La difficoltà che il caso pone, comune ai reati sessuali, si incentra nella circostanza che i Giudici si sono trovati a confrontarsi con le versioni antitetiche dei protagonisti della vicenda; il ragazzo che ha narrato di avere subito atti sessuali non consenzienti da parte dell’imputato e costui che ha sostenuto che nulla era accaduto.

In tale contesto, il racconto del giovane deve essere sottoposto ad un esame critico di particolare rigore anche in considerazione della giovane età dello accusatore e delle motivazioni che lo hanno indotto denunciare l’imputato, sulle quali si focalizzano le critiche della difesa.

Il primo problema che si pone – correttamente sottoposto al vaglio del consulente del Pubblico Ministero – riguarda la idoneità di M. a testimoniare; l’esperto ha concluso che il ragazzo avesse la capacità di immagazzinare e rievocare i fatti, presentasse un patrimonio culturale adeguato alla sua età e fosse immune da problematiche psicopatologiche e da costruzioni deliranti del pensiero.

Una volta superato positivamente la tematica sulla capacità del giovane a rendere testimonianza, necessita vagliare la attendibilità della trama narrativa del suo racconto e, quindi, la affidabilità del dichiarante.

Sul punto, le articolare e dotte censure dell’atto di ricorso sulla necessità di interrogare i minori con metodi appropriati per avere racconti genuini e sulla possibilità di inquinamento dei loro ricordi non colgono nel segno: lo stesso ricorrente – sostenendo, come tesi fondamentale, che il giovane aveva un valido movente per mentire – riconosce che non ha patito l’altrui influenza.

M. ha, subito dopo i fatti, riferito l’accaduto ad un operatore scolastico nei termini in cui li narrerà in seguito agli altri intervistatori ed in sede giudiziaria; di conseguenza, non sono riscontrabili interventi intrusivi che abbiano negativamente influito sulla emersione degli episodi in esame.
_____
_Elenco attività_.
A. Trascrivi la parte del brano sulla testimonianza del ragazzo che va da "La difficoltà che" fino a "nulla era accaduto." compreso.
B. Prosegui il brano sulla testimonianza del ragazzo dopo la sua ultima frase.
Le righe raccolte non sono necessarie.

_Dati raccolti_.
_____
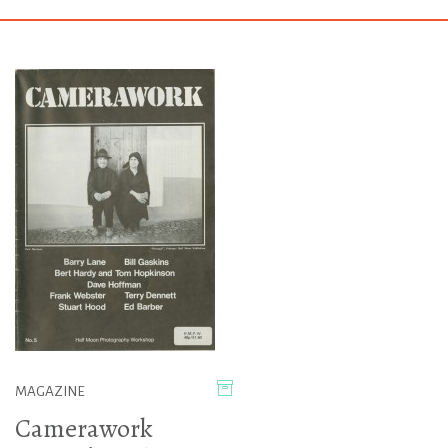
MAGAZINE
Camerawork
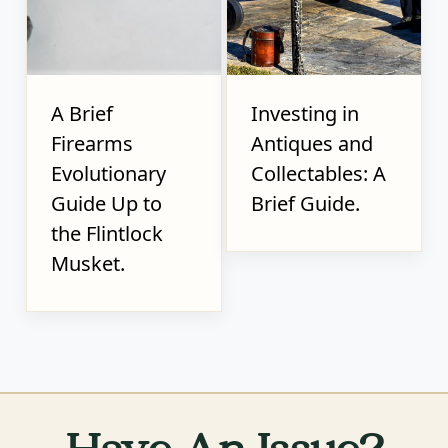
A Brief
Investing in
Firearms
Antiques and
Evolutionary
Collectables: A
Guide Up to
Brief Guide.
the Flintlock
Musket.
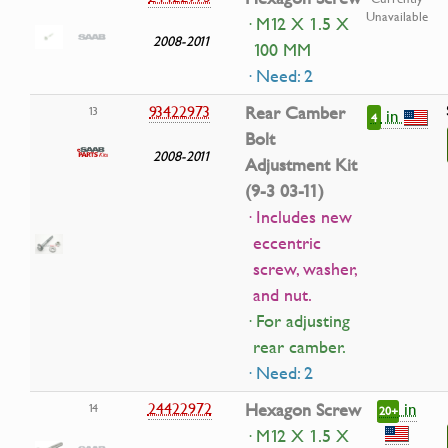
Unavailable
· M12 X 1.5 X
2008-2011
100 MM
· Need: 2
93422973
Rear Camber
13
in
4
Bolt
2008-2011
Adjustment Kit
(9-3 03-11)
· Includes new
eccentric
screw, washer,
and nut.
· For adjusting
rear camber.
· Need: 2
in
24422972
Hexagon Screw
14
20+
· M12 X 1.5 X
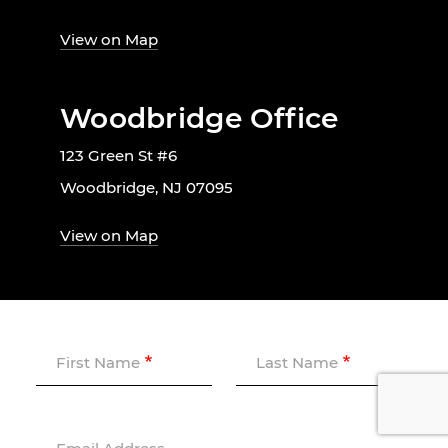
View on Map
Woodbridge Office
123 Green St #6
Woodbridge, NJ 07095
View on Map
First Name
Last Name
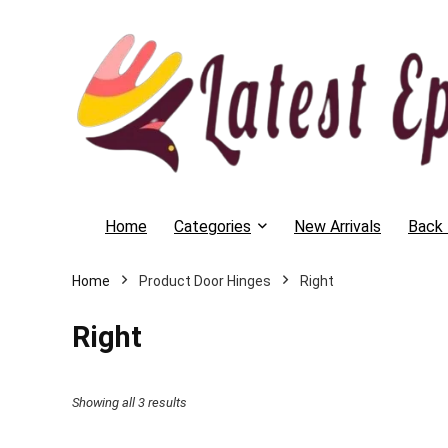
Home
Categories
New Arrivals
Back 
Home
Product Door Hinges
Right
Right
Showing all 3 results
_____
_Risultati_.
A.
La difficoltà che il caso pone, comune ai reati sessuali, si incentra nella circostanza che i Giudici si sono trovati a confrontarsi con le versioni antitetiche dei protagonisti della vicenda; il ragazzo che ha narrato di avere subito atti sessuali non consenzienti da parte dell’imputato e costui che ha sostenuto che nulla era accaduto.

B.
Tale conclusione non esime dal verificare se il narrato del giovane sia in sintonia con quanto realmente accaduto e se la motivazione della impugnata sentenza sul punto sia logica e coerente. Ora la credibilità intrinseca del dichiarante è stata fondata sia dal Tribunale sia dalla Corte territoriale, innanzi tutto, sul parere in tale senso del consulente dell’accusa che ha ritenuto il ragazzo "persona attendibile in relazione ai fatti per cui è procedimento".

In questo modo, i Giudici hanno affidato all’esperto (che può solo riferire sulla credibilità clinica dell’esaminando) un compito di loro spettanza, non delegabile, sulla verifica della prova dichiarativa. Inoltre, i Giudici (per superare la tesi difensiva, ancorata ad emergenze processuali, secondo la quale la denuncia era un espediente per uscire dalla comunità) hanno ritenuto opportuno ricercare conferme oggettive a conforto delle accuse.

I riscontri sono stati reperiti nel rilevo che lo stato dei luoghi e l’orario scolastico fosse conforme a quanto asserito dalla parte lesa e che l’imputato potesse avere accesso all’interno della scuola;

questi particolari erano di comune conoscenza e non costituiscono un riscontro al tema specifico da convalidare, cioè, la perpetrazione di atti sessuali.

Inoltre, è riscontrabile una lacuna motivazionale nella sentenza in esame che ripercorre l’iter argomentativo del Tribunale senza fornire una congrua e puntuale risposta e confutazione ai motivi di appello.

Per le esposte considerazioni la decisione impugnata deve essere annullata con rinvio ad altra sezione della Corte di Appello per un nuovo esame.

P.Q.M.

Annulla la sentenza impugnata con rinvio ad altra sezione della Corte di Appello di Lecce per un nuovo esame.

Testo non ufficiale. La sola stampa del bollettino ufficiale ha carattere legale.